======== Page excerpt

# vulcan arms



## Codfinger (Jan 11, 2008)

Well we were going to go to spain for xmas but have had to change plans due to work, so we have booked to stay at the vulcan arms cl,I was just looking for reasurance that we will be ok over there for a few days over the xmas break. :?: 
chris


----------



## buttons (Dec 19, 2005)

Is that the one on the east coast? If it was then I was there last weekend.
Let me know..


----------



## Codfinger (Jan 11, 2008)

*vulcan arms cl*

Hi Buttons, yup thats the one right next to the power station (we should be ok for our hook-up lol) my lad lives up there in Ipswich with his family so we wont be too far away from them, I was a bit worried about the pitches being a bit of a problem as they are on grass and not too level are they ok,will I need extra blocks?
cheers
chris


----------



## buttons (Dec 19, 2005)

That’s good I know it well, as I said we were there last weekend, I did enquire about the Christmas period myself but it is fully booked.

The Vulcan is a great little pub, stands on its own adjacent to the sea at Sizewell. Trevor the landlord arranges some fantastic Friday night raves, he used to play base guitar in a previous life and still does on some Fridays. I have not visited during Christmas but I’m sure that part will be ok. The food in the pub is excellent also, with a good choice.

================
======== Data supplied

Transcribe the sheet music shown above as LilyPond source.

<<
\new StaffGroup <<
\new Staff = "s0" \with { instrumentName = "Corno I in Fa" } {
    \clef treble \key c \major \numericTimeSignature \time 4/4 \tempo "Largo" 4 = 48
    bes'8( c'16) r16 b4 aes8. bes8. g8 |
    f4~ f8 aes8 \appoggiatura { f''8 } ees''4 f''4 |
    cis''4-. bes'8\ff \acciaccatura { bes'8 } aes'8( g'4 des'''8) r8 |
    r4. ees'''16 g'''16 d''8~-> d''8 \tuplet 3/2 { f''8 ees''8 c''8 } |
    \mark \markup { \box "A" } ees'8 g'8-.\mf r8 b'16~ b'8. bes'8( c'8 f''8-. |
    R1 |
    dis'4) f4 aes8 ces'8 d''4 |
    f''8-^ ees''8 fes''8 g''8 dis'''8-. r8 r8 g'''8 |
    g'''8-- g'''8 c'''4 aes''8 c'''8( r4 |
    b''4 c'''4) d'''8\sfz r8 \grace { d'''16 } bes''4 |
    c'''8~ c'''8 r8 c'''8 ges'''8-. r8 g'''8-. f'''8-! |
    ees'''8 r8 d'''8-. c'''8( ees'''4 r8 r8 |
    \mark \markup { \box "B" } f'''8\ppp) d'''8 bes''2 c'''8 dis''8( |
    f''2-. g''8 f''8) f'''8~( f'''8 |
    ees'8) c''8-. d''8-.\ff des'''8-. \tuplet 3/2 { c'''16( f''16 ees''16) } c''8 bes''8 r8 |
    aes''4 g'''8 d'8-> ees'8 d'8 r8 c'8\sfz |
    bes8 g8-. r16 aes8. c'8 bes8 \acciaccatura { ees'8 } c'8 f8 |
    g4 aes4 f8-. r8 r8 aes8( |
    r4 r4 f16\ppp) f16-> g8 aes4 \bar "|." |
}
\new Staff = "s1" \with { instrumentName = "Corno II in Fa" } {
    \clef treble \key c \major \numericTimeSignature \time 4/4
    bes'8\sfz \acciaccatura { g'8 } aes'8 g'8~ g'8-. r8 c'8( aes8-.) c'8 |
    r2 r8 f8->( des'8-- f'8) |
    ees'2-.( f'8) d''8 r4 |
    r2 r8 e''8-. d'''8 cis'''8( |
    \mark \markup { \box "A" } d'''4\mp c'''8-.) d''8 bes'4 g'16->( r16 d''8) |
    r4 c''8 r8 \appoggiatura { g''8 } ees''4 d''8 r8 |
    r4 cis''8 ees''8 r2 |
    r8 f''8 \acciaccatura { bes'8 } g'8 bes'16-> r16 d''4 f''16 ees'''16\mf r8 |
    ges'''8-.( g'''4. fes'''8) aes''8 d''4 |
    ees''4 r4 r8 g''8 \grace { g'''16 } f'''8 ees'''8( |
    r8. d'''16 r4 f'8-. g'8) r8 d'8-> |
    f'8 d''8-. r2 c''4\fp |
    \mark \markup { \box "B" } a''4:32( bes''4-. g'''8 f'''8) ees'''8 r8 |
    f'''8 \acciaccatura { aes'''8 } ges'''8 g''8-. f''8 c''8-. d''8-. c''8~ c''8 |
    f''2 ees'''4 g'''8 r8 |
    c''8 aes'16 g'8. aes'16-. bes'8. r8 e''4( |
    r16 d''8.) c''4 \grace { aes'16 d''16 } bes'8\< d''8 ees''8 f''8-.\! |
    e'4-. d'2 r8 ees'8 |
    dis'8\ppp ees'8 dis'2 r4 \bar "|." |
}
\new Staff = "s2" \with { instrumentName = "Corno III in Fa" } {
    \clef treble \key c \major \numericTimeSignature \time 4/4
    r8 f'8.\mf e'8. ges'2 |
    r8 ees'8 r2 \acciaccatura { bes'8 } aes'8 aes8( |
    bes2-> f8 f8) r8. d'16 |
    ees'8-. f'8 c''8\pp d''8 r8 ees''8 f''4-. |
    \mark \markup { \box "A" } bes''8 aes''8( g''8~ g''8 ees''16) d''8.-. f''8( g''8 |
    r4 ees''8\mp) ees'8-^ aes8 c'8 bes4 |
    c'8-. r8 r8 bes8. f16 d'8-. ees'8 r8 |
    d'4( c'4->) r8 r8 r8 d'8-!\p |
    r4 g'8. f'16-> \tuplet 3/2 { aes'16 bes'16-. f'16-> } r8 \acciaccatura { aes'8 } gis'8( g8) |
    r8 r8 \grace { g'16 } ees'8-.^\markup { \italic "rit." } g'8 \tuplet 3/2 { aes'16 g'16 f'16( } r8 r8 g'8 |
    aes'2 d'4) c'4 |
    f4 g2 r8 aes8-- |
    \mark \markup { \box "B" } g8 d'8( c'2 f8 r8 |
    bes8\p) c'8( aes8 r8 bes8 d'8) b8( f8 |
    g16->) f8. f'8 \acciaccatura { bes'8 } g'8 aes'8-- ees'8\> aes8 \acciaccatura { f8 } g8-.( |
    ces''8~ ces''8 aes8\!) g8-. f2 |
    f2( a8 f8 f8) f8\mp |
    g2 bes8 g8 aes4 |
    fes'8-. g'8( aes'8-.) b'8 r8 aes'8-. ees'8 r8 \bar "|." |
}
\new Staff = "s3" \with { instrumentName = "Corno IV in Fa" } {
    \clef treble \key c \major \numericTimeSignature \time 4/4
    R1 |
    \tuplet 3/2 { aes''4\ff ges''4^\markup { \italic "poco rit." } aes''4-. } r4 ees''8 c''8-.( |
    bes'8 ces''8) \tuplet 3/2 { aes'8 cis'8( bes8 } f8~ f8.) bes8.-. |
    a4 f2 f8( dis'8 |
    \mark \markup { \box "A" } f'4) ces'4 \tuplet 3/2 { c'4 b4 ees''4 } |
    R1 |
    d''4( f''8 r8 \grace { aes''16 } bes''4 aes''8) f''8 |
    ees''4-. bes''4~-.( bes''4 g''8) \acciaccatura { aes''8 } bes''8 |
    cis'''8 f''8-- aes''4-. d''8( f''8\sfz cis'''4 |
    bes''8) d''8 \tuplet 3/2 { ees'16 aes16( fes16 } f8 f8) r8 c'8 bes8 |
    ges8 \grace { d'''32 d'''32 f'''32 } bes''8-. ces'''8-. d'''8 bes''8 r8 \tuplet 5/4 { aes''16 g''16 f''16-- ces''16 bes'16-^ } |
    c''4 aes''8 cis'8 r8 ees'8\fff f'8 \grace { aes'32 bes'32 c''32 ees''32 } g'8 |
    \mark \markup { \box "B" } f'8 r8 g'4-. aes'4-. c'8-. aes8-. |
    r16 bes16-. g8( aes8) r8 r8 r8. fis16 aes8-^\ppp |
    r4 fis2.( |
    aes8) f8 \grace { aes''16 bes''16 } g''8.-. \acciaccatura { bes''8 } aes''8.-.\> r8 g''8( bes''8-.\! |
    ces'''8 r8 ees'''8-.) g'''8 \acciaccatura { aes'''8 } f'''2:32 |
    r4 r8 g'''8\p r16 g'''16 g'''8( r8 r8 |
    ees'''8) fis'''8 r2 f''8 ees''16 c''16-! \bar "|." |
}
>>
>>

================

■ **Task directions**
Return the passage of the Vulcan Arms thread above word for word, starting with "Is that the" and going on through "need extra blocks?".

■ **Task result**
Is that the one on the east coast? If it was then I was there last weekend.
Let me know..


----------



## Codfinger (Jan 11, 2008)

*vulcan arms cl*

Hi Buttons, yup thats the one right next to the power station (we should be ok for our hook-up lol) my lad lives up there in Ipswich with his family so we wont be too far away from them, I was a bit worried about the pitches being a bit of a problem as they are on grass and not too level are they ok,will I need extra blocks?